| Paired box coordinates |

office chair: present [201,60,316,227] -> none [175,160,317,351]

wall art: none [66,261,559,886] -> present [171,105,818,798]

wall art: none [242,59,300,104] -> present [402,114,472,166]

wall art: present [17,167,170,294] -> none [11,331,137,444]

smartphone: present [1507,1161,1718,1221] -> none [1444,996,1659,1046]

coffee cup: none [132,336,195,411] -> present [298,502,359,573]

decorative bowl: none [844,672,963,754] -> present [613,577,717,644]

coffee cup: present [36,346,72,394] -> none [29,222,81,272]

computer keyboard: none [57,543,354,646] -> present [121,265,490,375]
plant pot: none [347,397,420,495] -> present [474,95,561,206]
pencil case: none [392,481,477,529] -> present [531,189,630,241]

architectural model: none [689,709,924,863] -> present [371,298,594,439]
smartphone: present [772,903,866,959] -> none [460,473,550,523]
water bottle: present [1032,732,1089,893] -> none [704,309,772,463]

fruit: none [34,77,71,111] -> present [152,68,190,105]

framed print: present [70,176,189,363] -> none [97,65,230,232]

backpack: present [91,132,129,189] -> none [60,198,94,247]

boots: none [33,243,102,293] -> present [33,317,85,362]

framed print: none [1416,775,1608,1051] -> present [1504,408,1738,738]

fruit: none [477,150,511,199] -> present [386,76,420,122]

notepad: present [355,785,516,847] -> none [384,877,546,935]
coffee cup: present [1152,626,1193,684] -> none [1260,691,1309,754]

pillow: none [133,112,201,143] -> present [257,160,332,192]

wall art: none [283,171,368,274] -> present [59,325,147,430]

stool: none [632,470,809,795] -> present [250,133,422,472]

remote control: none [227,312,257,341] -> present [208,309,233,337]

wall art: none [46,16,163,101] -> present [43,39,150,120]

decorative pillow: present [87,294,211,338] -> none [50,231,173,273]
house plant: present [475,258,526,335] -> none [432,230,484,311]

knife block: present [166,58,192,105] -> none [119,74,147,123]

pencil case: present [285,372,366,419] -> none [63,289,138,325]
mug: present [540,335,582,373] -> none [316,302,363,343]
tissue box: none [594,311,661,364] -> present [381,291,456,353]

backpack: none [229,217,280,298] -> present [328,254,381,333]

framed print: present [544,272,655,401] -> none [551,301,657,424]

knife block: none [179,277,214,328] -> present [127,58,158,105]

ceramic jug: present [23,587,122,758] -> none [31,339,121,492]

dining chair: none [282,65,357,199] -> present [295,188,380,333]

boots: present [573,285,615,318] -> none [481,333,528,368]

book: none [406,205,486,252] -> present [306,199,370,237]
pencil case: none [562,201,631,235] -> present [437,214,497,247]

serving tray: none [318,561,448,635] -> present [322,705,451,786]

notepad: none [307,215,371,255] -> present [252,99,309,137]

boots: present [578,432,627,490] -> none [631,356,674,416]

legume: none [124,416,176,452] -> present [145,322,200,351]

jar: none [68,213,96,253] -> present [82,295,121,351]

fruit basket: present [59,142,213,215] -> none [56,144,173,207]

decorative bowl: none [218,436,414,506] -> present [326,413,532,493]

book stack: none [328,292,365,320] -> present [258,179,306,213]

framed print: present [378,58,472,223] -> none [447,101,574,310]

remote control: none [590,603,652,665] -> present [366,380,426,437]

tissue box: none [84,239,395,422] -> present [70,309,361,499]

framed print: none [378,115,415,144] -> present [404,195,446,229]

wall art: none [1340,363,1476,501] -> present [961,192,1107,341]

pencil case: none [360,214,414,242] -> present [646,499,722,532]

| WHAT IS BEING ASKED |
Write every record out again, letter for letter.

| COMPLETED TASK |
office chair: present [201,60,316,227] -> none [175,160,317,351]

wall art: none [66,261,559,886] -> present [171,105,818,798]

wall art: none [242,59,300,104] -> present [402,114,472,166]

wall art: present [17,167,170,294] -> none [11,331,137,444]

smartphone: present [1507,1161,1718,1221] -> none [1444,996,1659,1046]

coffee cup: none [132,336,195,411] -> present [298,502,359,573]

decorative bowl: none [844,672,963,754] -> present [613,577,717,644]

coffee cup: present [36,346,72,394] -> none [29,222,81,272]

computer keyboard: none [57,543,354,646] -> present [121,265,490,375]
plant pot: none [347,397,420,495] -> present [474,95,561,206]
pencil case: none [392,481,477,529] -> present [531,189,630,241]

architectural model: none [689,709,924,863] -> present [371,298,594,439]
smartphone: present [772,903,866,959] -> none [460,473,550,523]
water bottle: present [1032,732,1089,893] -> none [704,309,772,463]

fruit: none [34,77,71,111] -> present [152,68,190,105]

framed print: present [70,176,189,363] -> none [97,65,230,232]

backpack: present [91,132,129,189] -> none [60,198,94,247]

boots: none [33,243,102,293] -> present [33,317,85,362]

framed print: none [1416,775,1608,1051] -> present [1504,408,1738,738]

fruit: none [477,150,511,199] -> present [386,76,420,122]

notepad: present [355,785,516,847] -> none [384,877,546,935]
coffee cup: present [1152,626,1193,684] -> none [1260,691,1309,754]

pillow: none [133,112,201,143] -> present [257,160,332,192]

wall art: none [283,171,368,274] -> present [59,325,147,430]

stool: none [632,470,809,795] -> present [250,133,422,472]

remote control: none [227,312,257,341] -> present [208,309,233,337]

wall art: none [46,16,163,101] -> present [43,39,150,120]

decorative pillow: present [87,294,211,338] -> none [50,231,173,273]
house plant: present [475,258,526,335] -> none [432,230,484,311]

knife block: present [166,58,192,105] -> none [119,74,147,123]

pencil case: present [285,372,366,419] -> none [63,289,138,325]
mug: present [540,335,582,373] -> none [316,302,363,343]
tissue box: none [594,311,661,364] -> present [381,291,456,353]

backpack: none [229,217,280,298] -> present [328,254,381,333]

framed print: present [544,272,655,401] -> none [551,301,657,424]

knife block: none [179,277,214,328] -> present [127,58,158,105]

ceramic jug: present [23,587,122,758] -> none [31,339,121,492]

dining chair: none [282,65,357,199] -> present [295,188,380,333]

boots: present [573,285,615,318] -> none [481,333,528,368]

book: none [406,205,486,252] -> present [306,199,370,237]
pencil case: none [562,201,631,235] -> present [437,214,497,247]

serving tray: none [318,561,448,635] -> present [322,705,451,786]

notepad: none [307,215,371,255] -> present [252,99,309,137]

boots: present [578,432,627,490] -> none [631,356,674,416]

legume: none [124,416,176,452] -> present [145,322,200,351]

jar: none [68,213,96,253] -> present [82,295,121,351]

fruit basket: present [59,142,213,215] -> none [56,144,173,207]

decorative bowl: none [218,436,414,506] -> present [326,413,532,493]

book stack: none [328,292,365,320] -> present [258,179,306,213]

framed print: present [378,58,472,223] -> none [447,101,574,310]

remote control: none [590,603,652,665] -> present [366,380,426,437]

tissue box: none [84,239,395,422] -> present [70,309,361,499]

framed print: none [378,115,415,144] -> present [404,195,446,229]

wall art: none [1340,363,1476,501] -> present [961,192,1107,341]

pencil case: none [360,214,414,242] -> present [646,499,722,532]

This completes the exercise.